FYI: Should a Martini be shaken or stirred?
This question drags us into dangerous territory - the ingredients, measures and methods required to create the perfect Martini are in constant dispute among the planet's bartenders. All insist their own magical combination of gin and vermouth is 'the one'.
When we consider the shaken-or-stirred debate, however, we invariably think of 007. Writer Ian Fleming introduced James Bond's favoured tipple in the original 007 novel Casino Royale in 1953, with the sophisticated super-spy dryly commenting: 'I never have more than one drink before dinner. But I do like that one to be large and very strong and very cold and very well-made.'
According to Francis Lo, beverage manager at the Peninsula hotel, the ingredients were clinically specified by the fictional secret agent as three parts gin, one part vodka and a dash of Kina Lillet (a golden, French vermouth that contains more than the average amount of quinine, as well as various herbs). Shaken and served with a slice of lemon peel, Bond's personalised Martini was dubbed a Vesper (after the book's femme fatale double agent Vesper Lynd).
The consensus among connoisseurs, however, is that the classic Martini should consist of three parts quality gin (perhaps Gordon's, Bombay Sapphire, Tanqueray or Plymouth), one part dry vermouth and no vodka, invariably stirred - never shaken - with ice cubes before being strained into a chilled, wide-rimmed Martini glass.

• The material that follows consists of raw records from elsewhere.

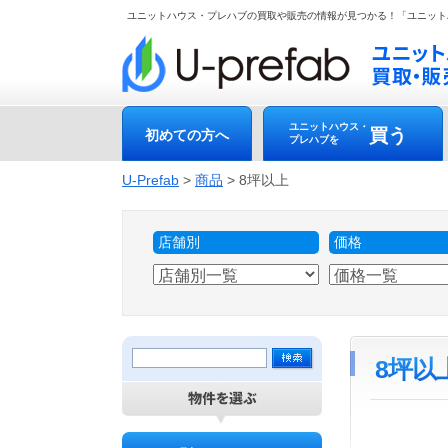
ユニットハウス・プレハブの買取や販売の情報が見つかる！「ユニット
ユニットハウス・
買う
初めての方へ
プレハブを
U-Prefab
>
商品
>
8坪以上
店舗別
価格
8坪以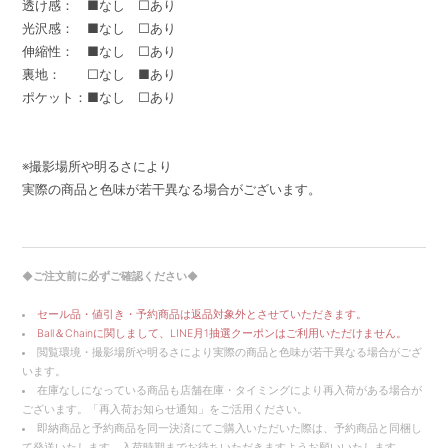
透け感： ■なし □あり
光沢感： ■なし □あり
伸縮性： ■なし □あり
裏地： □なし ■あり
ポケット：■なし □あり
※撮影場所や明るさにより
実際の商品と色味が若干異なる場合がございます。
◆ご注文前に必ずご確認ください◆
セール品・値引き・予約商品は返品対象外とさせていただきます。
Ball＆Chainに関しまして、LINE月1抽選クーポンはご利用いただけません。
閲覧環境・撮影場所や明るさにより実際の商品と色味が若干異なる場合がござ
います。
在庫なしになっている商品も店舗在庫・タイミングにより再入荷がある場合が
ございます。「再入荷お知らせ通知」をご活用ください。
即納商品と予約商品を同一決済にてご購入いただいた際は、予約商品と同梱し
て発送いたします。入荷時期までお待ちいただきますようお願いいたします。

Purists argue that shaking 'bruises' the gin and makes a Martini taste too sharp. Some go further, claiming that a classic Martini when shaken is not a true Martini at all, but a drink called a Bradford. 'Put simply, there is no right or wrong way,' says Dean Winter, executive assistant manager, food and beverage, at the Mandarin Oriental, 'but shaking a gin Martini is like having a great steak well done - a bit of a waste.'
Research published in the British Medical Journal, meanwhile, claims a shaken Martini is actually healthier than the stirred version. Scientists at Canada's University of Western Ontario, using a hi-tech 'vortex mixer' gadget (Q would be proud), found that antioxidant properties were enhanced by shaking, thereby reducing risk of heart disease, strokes and cataracts. In response to such sacrilegious findings, Peter Dorelli, then head barman at the Savoy Hotel in London (where some say the Martini was invented - the Dutch, the Germans and the Americans also stake aggressive claims), countered that shaking ruins the mix. 'It changes the molecular structure,' Dorelli said. 'It flattens and makes a dreadful drink.'
While the Pen's Lo agrees that a traditional Martini should always be stirred, he adds that shaken Martini-style cocktails containing ingredients such as fresh fruit, flavoured vodkas and rum, are becoming increasingly popular. He insists a chilled glass is essential in preparation.